まぁ、神城は俺とボリノを笑顔で送り出していたけど……。
「昨日はありがとな。おかげで神城と良いデートが出来た」
「どこ行ってたの?」
「櫻ノ島だ。神社でおみくじ引いたら神城は大吉で、俺は大凶だ」
「最悪のさげ◯んね……」
「そんなはしたない言葉を使うでない」
本当にこれで良いのだろうか? ボリノとは仲が良いとはいえやはり異性なのだし、ある程度距離を置くべきなのだろうか。
「何か困ってることがあるなら相談にのってあげるから。ツバル君には乙女心なんてわかんないだろうし」
「お前って乙女だったのか?」
「ふんっ」
「ぐえっ」
記念すべき本日一発目の蹴りを頂きました。
「放課後にもっと小春ちゃんと遊びたいなら、生徒会の仕事も便宜してあげるから。私達はもう三年生で、遊べる時間も少ないんだし」
ボリノは良い奴だ。
それは昔から知っている。
その優しさやお節介が彼女の善意だというのもわかっている。
「まぁ、考えておく」
しかし、友人関係と呼ぶには少々近づきすぎたかもしれないこの距離を、段々と離さなければならないのかもしれない。

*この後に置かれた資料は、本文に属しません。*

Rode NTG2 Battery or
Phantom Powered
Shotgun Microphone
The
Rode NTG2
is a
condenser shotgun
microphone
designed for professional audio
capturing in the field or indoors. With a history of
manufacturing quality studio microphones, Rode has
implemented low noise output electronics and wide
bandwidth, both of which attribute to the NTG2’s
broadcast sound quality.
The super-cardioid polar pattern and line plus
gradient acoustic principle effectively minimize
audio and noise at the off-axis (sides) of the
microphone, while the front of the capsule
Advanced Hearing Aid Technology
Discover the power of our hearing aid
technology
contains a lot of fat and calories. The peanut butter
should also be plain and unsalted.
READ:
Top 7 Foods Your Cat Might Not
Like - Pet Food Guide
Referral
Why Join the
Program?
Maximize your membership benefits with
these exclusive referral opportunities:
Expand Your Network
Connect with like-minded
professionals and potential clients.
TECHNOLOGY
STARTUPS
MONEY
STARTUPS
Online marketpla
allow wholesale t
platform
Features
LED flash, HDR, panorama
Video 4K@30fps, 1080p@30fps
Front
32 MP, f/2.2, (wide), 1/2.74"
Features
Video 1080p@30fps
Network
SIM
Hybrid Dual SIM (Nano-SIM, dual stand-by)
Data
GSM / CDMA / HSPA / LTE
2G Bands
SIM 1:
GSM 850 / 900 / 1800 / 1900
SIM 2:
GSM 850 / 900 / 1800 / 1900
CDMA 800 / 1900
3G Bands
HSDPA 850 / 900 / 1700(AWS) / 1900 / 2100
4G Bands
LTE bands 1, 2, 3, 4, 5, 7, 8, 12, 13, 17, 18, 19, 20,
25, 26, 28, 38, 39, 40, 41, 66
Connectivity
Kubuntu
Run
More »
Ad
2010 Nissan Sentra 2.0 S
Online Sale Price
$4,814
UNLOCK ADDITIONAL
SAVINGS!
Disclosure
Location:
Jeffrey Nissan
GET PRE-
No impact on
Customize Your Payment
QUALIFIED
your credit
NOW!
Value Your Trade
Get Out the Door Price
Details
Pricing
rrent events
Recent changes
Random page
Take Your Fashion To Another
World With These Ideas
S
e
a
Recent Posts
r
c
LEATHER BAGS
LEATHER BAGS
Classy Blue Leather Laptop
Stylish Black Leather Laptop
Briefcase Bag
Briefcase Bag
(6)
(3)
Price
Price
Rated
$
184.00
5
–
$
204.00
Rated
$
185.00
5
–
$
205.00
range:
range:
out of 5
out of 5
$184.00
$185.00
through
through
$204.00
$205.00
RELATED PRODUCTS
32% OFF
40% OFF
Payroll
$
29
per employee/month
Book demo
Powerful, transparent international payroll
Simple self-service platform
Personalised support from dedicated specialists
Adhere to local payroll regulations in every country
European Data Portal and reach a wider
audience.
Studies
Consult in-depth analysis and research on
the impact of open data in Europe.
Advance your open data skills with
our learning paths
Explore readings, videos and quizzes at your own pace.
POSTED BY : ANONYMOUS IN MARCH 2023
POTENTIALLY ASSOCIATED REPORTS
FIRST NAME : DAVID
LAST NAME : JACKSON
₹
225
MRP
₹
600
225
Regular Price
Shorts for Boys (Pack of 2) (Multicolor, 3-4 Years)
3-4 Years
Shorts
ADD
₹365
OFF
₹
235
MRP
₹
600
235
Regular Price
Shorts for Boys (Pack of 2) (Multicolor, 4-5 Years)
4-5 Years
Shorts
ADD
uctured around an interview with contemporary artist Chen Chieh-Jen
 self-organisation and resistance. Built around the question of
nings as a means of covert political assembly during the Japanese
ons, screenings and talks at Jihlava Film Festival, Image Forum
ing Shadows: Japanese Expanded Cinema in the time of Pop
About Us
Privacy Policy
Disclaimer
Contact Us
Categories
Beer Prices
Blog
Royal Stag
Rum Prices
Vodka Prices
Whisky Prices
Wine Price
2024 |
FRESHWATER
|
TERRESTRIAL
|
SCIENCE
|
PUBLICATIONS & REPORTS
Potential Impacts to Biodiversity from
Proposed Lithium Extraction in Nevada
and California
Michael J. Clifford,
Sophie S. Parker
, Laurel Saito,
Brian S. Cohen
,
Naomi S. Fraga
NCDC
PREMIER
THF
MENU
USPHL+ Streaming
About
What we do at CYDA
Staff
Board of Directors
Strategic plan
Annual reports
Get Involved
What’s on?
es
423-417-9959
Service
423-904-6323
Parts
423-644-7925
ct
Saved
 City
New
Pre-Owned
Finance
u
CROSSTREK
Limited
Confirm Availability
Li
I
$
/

気の置けない賑やかな奴と離れてしまうのは、少し寂しくも感じる……。
なんて食傷気味になっていると、突然俺の携帯の着信音が鳴り響く。神城からだろうかと思って慌てて携帯を見ると、画面には『鹿島美優』と表示されていた。
俺はボリノに断ってから電話に出る。
「はい、もしもし」
『あ、やっほ昴君。久しぶり~』
俺に電話をかけてきた女性の名は、鹿島美優。大手広告会社に勤める二十五歳のOLだ。
「久しぶりですね。何かあったんですか?」
『んー? 可愛い弟分にそろそろ彼女が出来たかな~と思って』
「余計なお世話です」
丁度最近彼女が出来たばかりだからちょっと怖くもあったが、それはただの冗談のはずだ。
『まーそれはおいといて。私さ、最近引っ越して一人暮らし始めたんだけど、荷物の整理してたらさ、郁ちゃんの荷物見つけたんだよね』
郁。
その名前を持つ人物が俺にとってどういう存在か、彼女は知っているはずだ。
「だからなんですか?」
『せっかくだし昴君に──』
「いらない」
『んえ?』
「いらない」
『え、でも──』
「いらないったらいらないんだよ!」
と、俺は怒鳴って一方的に電話を切った。
そして、つい声を荒らげてしまったことを後悔する。よりにもよってボリノの目の前で。
「な、何があったの?」
俺が声を荒らげたのがそんなに珍しいのか、ボリノは戸惑った表情で聞いてきた。
「……昔の知り合いがいらないものを押し付けようとしてきたから、断っただけだ」
大変なのね、とボリノは呟いて、すぐに最近女子に人気のアイドルについて話し始めていた。
ボリノは一瞬だけ心配そうな面持ちで何か言いたげだったが、今はこの問題に触れてはいけない、と考えてくれたのかもしれない。
……今度、美優姉さんには謝っておかないとな。